DATA IN THIS EXERCISE:
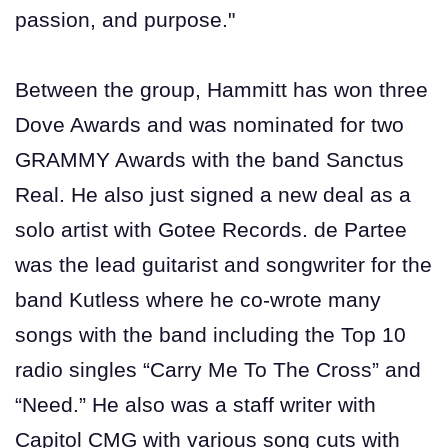
passion, and purpose."
Between the group, Hammitt has won three
Dove Awards and was nominated for two
GRAMMY Awards with the band Sanctus
Real. He also just signed a new deal as a
solo artist with Gotee Records. de Partee
was the lead guitarist and songwriter for the
band Kutless where he co-wrote many
songs with the band including the Top 10
radio singles “Carry Me To The Cross” and
“Need.” He also was a staff writer with
Capitol CMG with various song cuts with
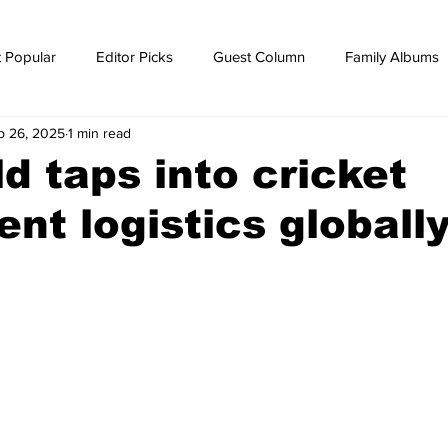
 Popular
Editor Picks
Guest Column
Family Albums
p 26, 2025
1 min read
ws
breaking news
Breaking news
d taps into cricket
nt logistics globall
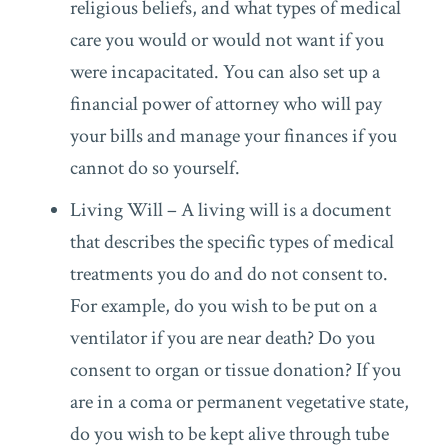
religious beliefs, and what types of medical
care you would or would not want if you
were incapacitated. You can also set up a
financial power of attorney who will pay
your bills and manage your finances if you
cannot do so yourself.
Living Will – A living will is a document
that describes the specific types of medical
treatments you do and do not consent to.
For example, do you wish to be put on a
ventilator if you are near death? Do you
consent to organ or tissue donation? If you
are in a coma or permanent vegetative state,
do you wish to be kept alive through tube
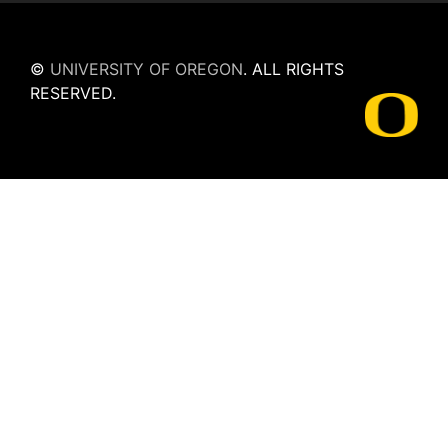
©
UNIVERSITY OF OREGON
.
ALL RIGHTS
RESERVED.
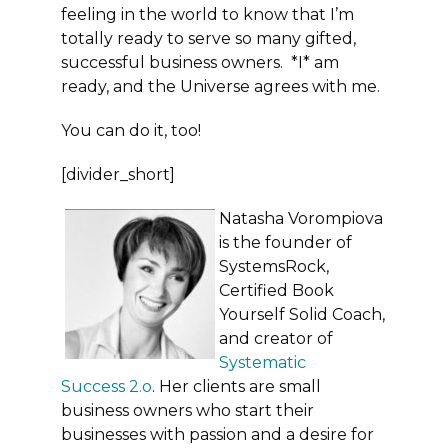
feeling in the world to know that I’m
totally ready to serve so many gifted,
successful business owners. *I* am
ready, and the Universe agrees with me.
You can do it, too!
[divider_short]
Natasha Vorompiova
is the founder of
SystemsRock,
Certified Book
Yourself Solid Coach,
and creator of
Systematic
Success 2.o
. Her clients are small
business owners who start their
businesses with passion and a desire for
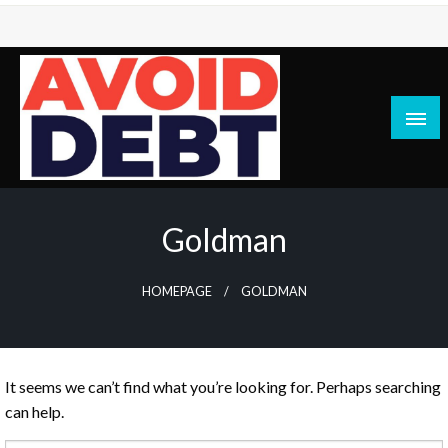
Skip
to
content
News / Articles on debt & bad credit issues
Avoid Debt
Goldman
HOMEPAGE
GOLDMAN
It seems we can’t find what you’re looking for. Perhaps searching
can help.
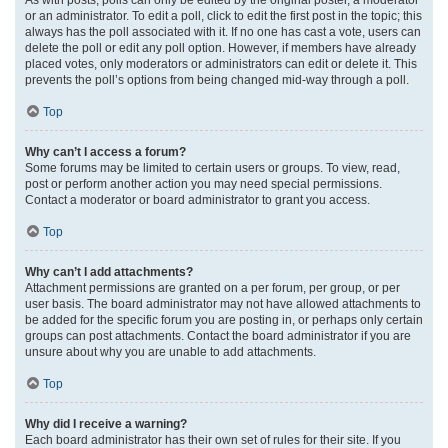
or an administrator. To edit a poll, click to edit the first post in the topic; this
always has the poll associated with it. If no one has cast a vote, users can
delete the poll or edit any poll option. However, if members have already
placed votes, only moderators or administrators can edit or delete it. This
prevents the poll’s options from being changed mid-way through a poll.
Top
Why can’t I access a forum?
Some forums may be limited to certain users or groups. To view, read,
post or perform another action you may need special permissions.
Contact a moderator or board administrator to grant you access.
Top
Why can’t I add attachments?
Attachment permissions are granted on a per forum, per group, or per
user basis. The board administrator may not have allowed attachments to
be added for the specific forum you are posting in, or perhaps only certain
groups can post attachments. Contact the board administrator if you are
unsure about why you are unable to add attachments.
Top
Why did I receive a warning?
Each board administrator has their own set of rules for their site. If you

JOB ITEM:
Count the lines in the records above that contain the word "users", and reply with the number alone.

EXERCISE OUTPUT:
2